In Blog, Remembrance

Bassist Phil Lesh, a founding member of the Grateful Dead, died on October 25, 2024. He was 84 years old.

Lesh spent three decades touring virtually nonstop as part of the psychedelic journey of the Grateful Dead. Following the dissolution of the legendary San Francisco band after the death of iconic guitarist Jerry Garcia in August 1995, he hosted Phil Lesh & Friends tours. At most every show, Lesh kicked off each encore with a brief monologue urging everyone in the audience to declare themselves organ donors—he had suffered from hepatitis-C and received a liver transplant in 1998. Lesh had friends, indeed.

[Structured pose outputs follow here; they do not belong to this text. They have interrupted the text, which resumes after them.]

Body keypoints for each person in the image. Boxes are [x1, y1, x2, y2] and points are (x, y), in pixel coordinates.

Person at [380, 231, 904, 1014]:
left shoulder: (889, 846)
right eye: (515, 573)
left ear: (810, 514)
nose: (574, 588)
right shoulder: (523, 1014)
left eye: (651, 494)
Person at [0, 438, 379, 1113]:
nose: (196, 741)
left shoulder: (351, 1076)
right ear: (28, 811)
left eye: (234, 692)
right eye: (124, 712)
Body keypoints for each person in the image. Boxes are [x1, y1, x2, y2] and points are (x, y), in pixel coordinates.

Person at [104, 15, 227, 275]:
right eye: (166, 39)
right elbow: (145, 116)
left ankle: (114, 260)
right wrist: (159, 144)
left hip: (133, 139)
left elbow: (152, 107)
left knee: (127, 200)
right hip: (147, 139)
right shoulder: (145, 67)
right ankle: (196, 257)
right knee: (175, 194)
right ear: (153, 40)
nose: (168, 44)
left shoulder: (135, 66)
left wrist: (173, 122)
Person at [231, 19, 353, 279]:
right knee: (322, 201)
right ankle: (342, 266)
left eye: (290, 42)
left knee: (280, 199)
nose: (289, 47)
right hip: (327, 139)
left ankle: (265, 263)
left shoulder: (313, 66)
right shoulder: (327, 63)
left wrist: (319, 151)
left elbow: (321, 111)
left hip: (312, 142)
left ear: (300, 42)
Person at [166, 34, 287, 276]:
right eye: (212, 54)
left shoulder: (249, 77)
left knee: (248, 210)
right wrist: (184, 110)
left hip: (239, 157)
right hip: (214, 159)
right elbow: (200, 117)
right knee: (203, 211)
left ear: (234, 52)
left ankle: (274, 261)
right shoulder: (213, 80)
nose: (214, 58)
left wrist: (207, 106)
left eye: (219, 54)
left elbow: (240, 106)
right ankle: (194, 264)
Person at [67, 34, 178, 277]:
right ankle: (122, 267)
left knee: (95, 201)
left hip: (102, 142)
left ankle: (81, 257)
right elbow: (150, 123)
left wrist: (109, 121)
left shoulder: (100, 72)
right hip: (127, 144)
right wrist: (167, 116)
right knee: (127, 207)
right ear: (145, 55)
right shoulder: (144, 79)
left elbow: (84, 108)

Before Garcia’s demise, there were portentous signs that the once tractable Deadhead scene, dedicated to rock’s biggest circus, was grinding to a halt, shaken into profligate, wanton behavior. But the good-natured Lesh never ended his relationship with the true fans. Circa 1997, Dead alumni—guitarist Bob Weir, drummer Mickey Hart and Lesh with pianist Bruce Hornsby (who toured with the band in later years)—convened to hit the road as the Other Ones, named after an early Dead tune.

“Then I got sick,” Lesh said. By the following fall, his battle with hepatitis-C was made public. He was at death’s door, but he made a marvelous recovery from transplant surgery, which he ascribed to the outpouring of spiritual support and well-wishes from the millions of Grateful Dead fanatics around the world.

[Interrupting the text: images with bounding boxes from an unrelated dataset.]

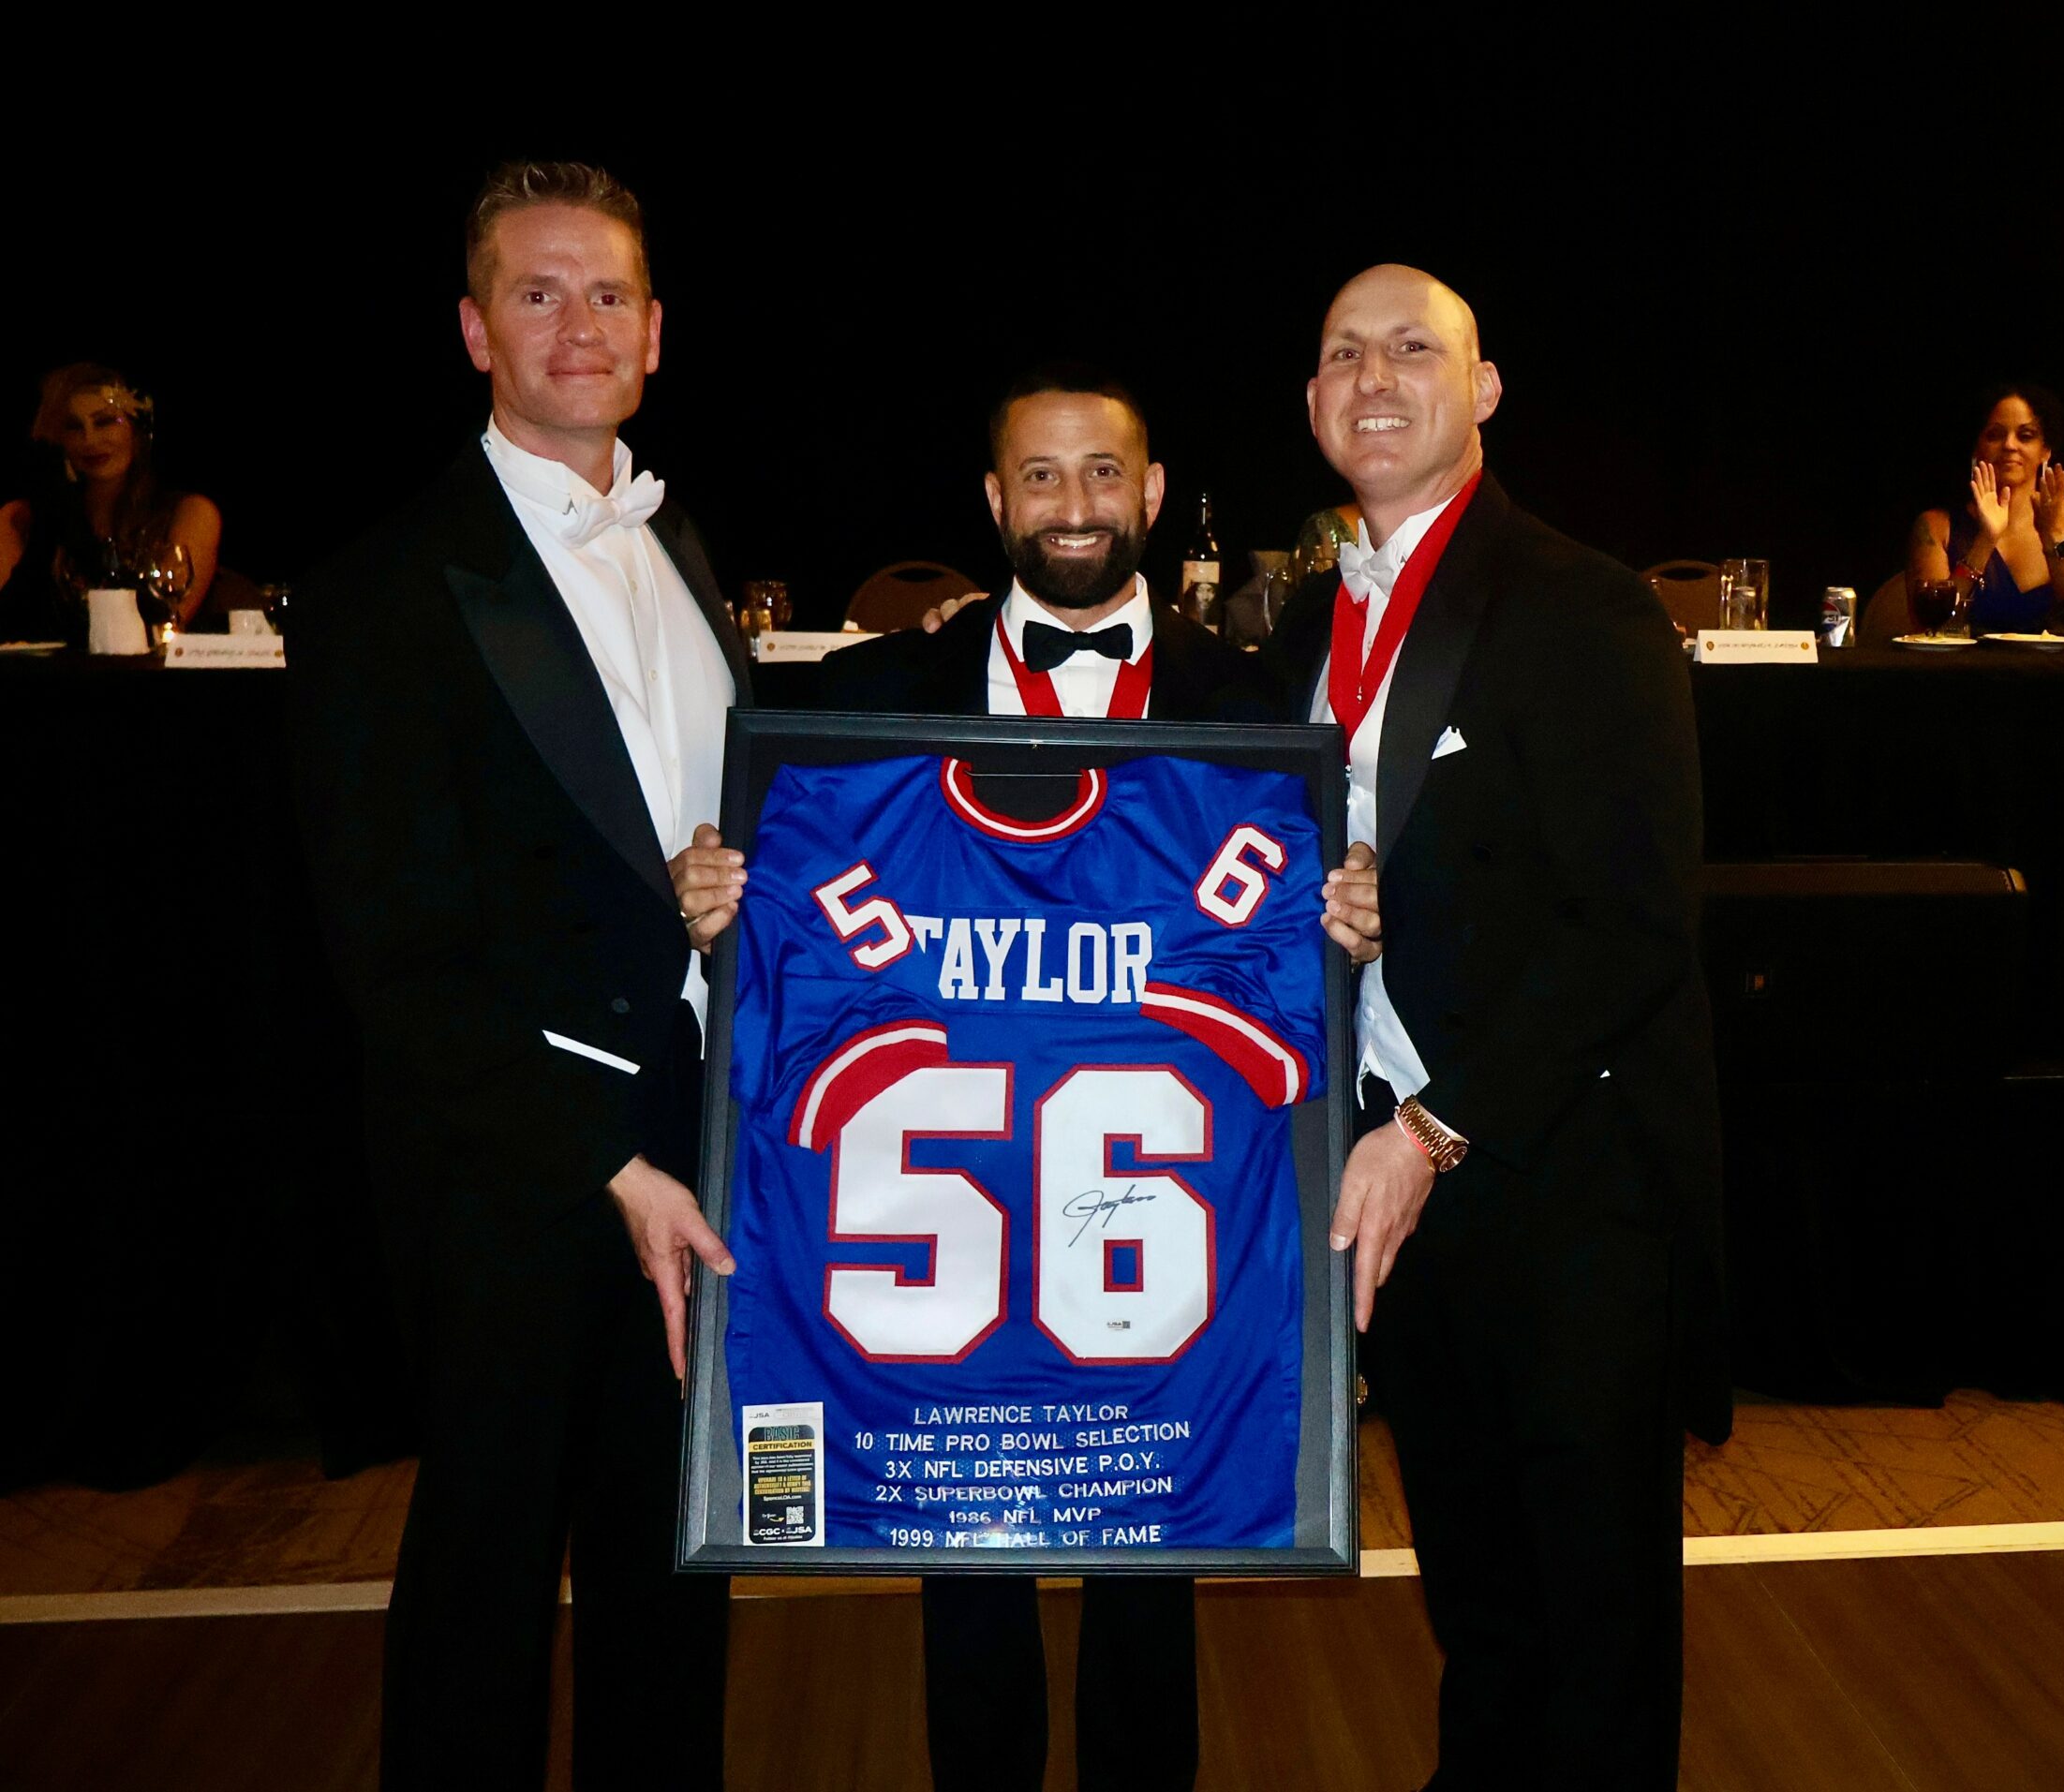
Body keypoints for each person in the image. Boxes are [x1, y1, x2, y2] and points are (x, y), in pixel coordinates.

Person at [676, 363, 1378, 1792]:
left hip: (1143, 1230)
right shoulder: (861, 704)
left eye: (1104, 473)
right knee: (961, 1543)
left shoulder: (1254, 713)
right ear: (994, 502)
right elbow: (773, 915)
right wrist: (717, 889)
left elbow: (1314, 953)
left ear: (1154, 493)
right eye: (1042, 478)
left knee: (1154, 1544)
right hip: (948, 1221)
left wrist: (1352, 916)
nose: (1075, 507)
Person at [288, 161, 743, 1789]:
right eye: (539, 293)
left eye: (609, 292)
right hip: (518, 1169)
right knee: (484, 1586)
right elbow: (397, 963)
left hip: (704, 1141)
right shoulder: (381, 595)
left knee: (672, 1570)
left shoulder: (681, 539)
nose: (580, 324)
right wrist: (603, 1162)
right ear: (475, 328)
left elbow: (663, 846)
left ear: (658, 330)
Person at [1265, 264, 1727, 1787]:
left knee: (1594, 1626)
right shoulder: (1300, 623)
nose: (1374, 376)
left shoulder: (1583, 603)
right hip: (1406, 1190)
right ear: (1313, 398)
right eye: (1343, 352)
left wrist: (1436, 1121)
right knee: (1479, 1603)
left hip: (1564, 1182)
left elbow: (1638, 929)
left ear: (1487, 388)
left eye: (1414, 347)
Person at [0, 363, 222, 641]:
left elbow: (159, 624)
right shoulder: (20, 518)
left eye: (104, 422)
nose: (90, 440)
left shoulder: (189, 512)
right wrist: (50, 524)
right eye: (74, 427)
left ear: (137, 430)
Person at [1907, 383, 2064, 634]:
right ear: (1976, 448)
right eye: (1995, 435)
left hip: (2058, 671)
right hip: (1963, 671)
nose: (2010, 445)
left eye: (2025, 436)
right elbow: (1929, 627)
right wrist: (1985, 540)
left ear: (2046, 450)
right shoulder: (1935, 526)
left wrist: (2052, 532)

“I had to decide what was important to me. One of the main things was the amount of love and healing energy and prayer that was sent to me by the Deadheads—it was palpable, especially during the time of my operation and just afterwards. I could feel it, and it brought me back really quickly. To me, they’re the salt of the earth. I owe them everything, including my life. Right now, I’m as good as new, if not better,” he said. “My illness and the way Deadheads responded to it brought them closer together as a community. That, to me, is the real payoff. I’m in great shape, but they’re in great shape, too—they know it’s important that they communicate and do for each other.”

By December, Lesh was on the road after his surgery, performing eight dates on the “Summer Session ’99” festival tour that featured hot talent on the grassroots jam scene. Performances included dates at Denver’s Fillmore Auditorium and Red Rocks Amphitheatre. He’d gotten reacquainted with the music as an audience member, becoming aware of the next generation of bands inspired by the Grateful Dead.

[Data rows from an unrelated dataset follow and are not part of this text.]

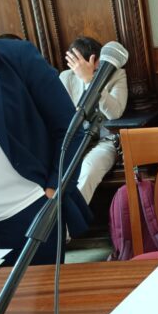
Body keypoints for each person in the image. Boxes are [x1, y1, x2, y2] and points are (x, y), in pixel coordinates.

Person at [0, 0, 91, 265]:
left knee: (39, 293)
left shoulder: (15, 57)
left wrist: (54, 190)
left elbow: (69, 129)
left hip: (28, 211)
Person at [59, 36, 128, 203]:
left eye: (96, 68)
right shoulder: (66, 77)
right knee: (61, 175)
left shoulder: (116, 74)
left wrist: (91, 82)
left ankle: (72, 218)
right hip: (75, 141)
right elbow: (62, 116)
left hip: (105, 140)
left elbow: (115, 113)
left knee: (88, 171)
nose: (94, 70)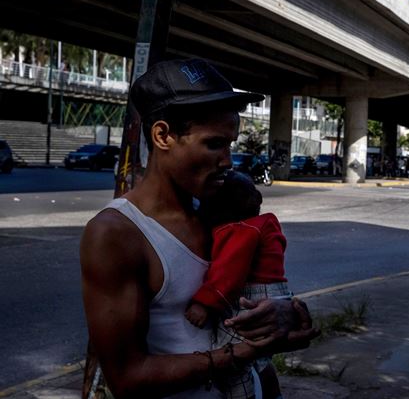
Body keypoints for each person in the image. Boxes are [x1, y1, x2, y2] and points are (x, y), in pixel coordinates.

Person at [80, 58, 319, 399]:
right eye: (214, 144)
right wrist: (242, 352)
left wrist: (285, 314)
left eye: (231, 144)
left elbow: (251, 297)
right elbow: (127, 378)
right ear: (163, 135)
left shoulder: (219, 212)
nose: (228, 160)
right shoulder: (117, 234)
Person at [185, 171, 291, 399]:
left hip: (251, 297)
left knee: (230, 363)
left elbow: (228, 274)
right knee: (259, 359)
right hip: (273, 295)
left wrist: (204, 303)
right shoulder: (262, 225)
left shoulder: (240, 231)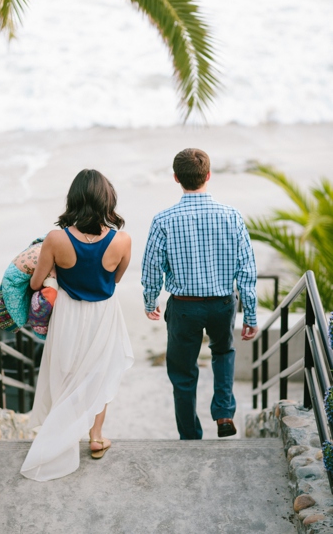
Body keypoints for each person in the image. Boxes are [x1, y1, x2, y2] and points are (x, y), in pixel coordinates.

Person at [20, 169, 134, 481]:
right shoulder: (122, 240)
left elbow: (35, 282)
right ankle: (96, 437)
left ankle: (62, 433)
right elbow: (115, 280)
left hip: (68, 313)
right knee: (101, 372)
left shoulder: (56, 239)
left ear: (74, 199)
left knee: (66, 371)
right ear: (107, 200)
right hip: (104, 314)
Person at [142, 148, 258, 441]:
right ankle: (223, 414)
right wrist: (251, 315)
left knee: (182, 373)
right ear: (208, 175)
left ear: (176, 178)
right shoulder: (231, 216)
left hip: (183, 307)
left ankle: (190, 435)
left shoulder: (163, 220)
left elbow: (153, 267)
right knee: (223, 352)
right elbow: (246, 270)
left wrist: (150, 300)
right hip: (222, 304)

“Since ’95, that whole ‘jam band’ scene has flourished and come to the surface of the culture,” Lesh said. “That’s a great thing, because that’s the most interesting musical direction that I can imagine. Three-minute songs don’t do it for me. “I discovered the massive pool of musicians out there who love the Dead’s material and get off playing it whenever they can. I’m trying to tap into that concept of treating it as repertoire material, and finding new doors, as it were, from these guys and myself.”

After a two-year absence, the Other Ones revived with a new lineup, but Lesh, then 60, opted out of the tour. He had problems with the group’s philosophies, including management of the Dead’s vast archive of live tapes. As Phil Lesh & Friends, he forged ahead on the road with a wide range of guests, from various Dead collaborators to members of jam bands such as the Allman Brothers Band, String Cheese Incident and Phish, mining the huge repertoire of Grateful Dead music in his continuing pursuit of improvisation.

“I have issues with the Grateful Dead on every level, but that’s not why I’m doing what I’m doing. I’m doing what I’m doing because the music demands it. It wants to happen this way,” he said when Phil Lesh & Friends returned to the Fillmore Auditorium in 2000. “The concept is to allow the music to be interpreted by various groups of musicians. And each lineup has its own personality. I hate to be too graphic, but I would say that these guys eviscerate these tunes and read the entrails, to find their new meaning. I’m the chief soothsayer, the rune reader, the tea-leaf shaman or whatever. These guys have prompted me to approach this in a way I’ve always wanted to, to take each song as something that can connect to anything else within the constraints of key, lyric and rhythmic character.

“I’m working on compositional projects using various Dead songs as elements, as well as projects that don’t have anything to do with Grateful Dead music. I’ve got enough to keep me busy for two more lifetimes.”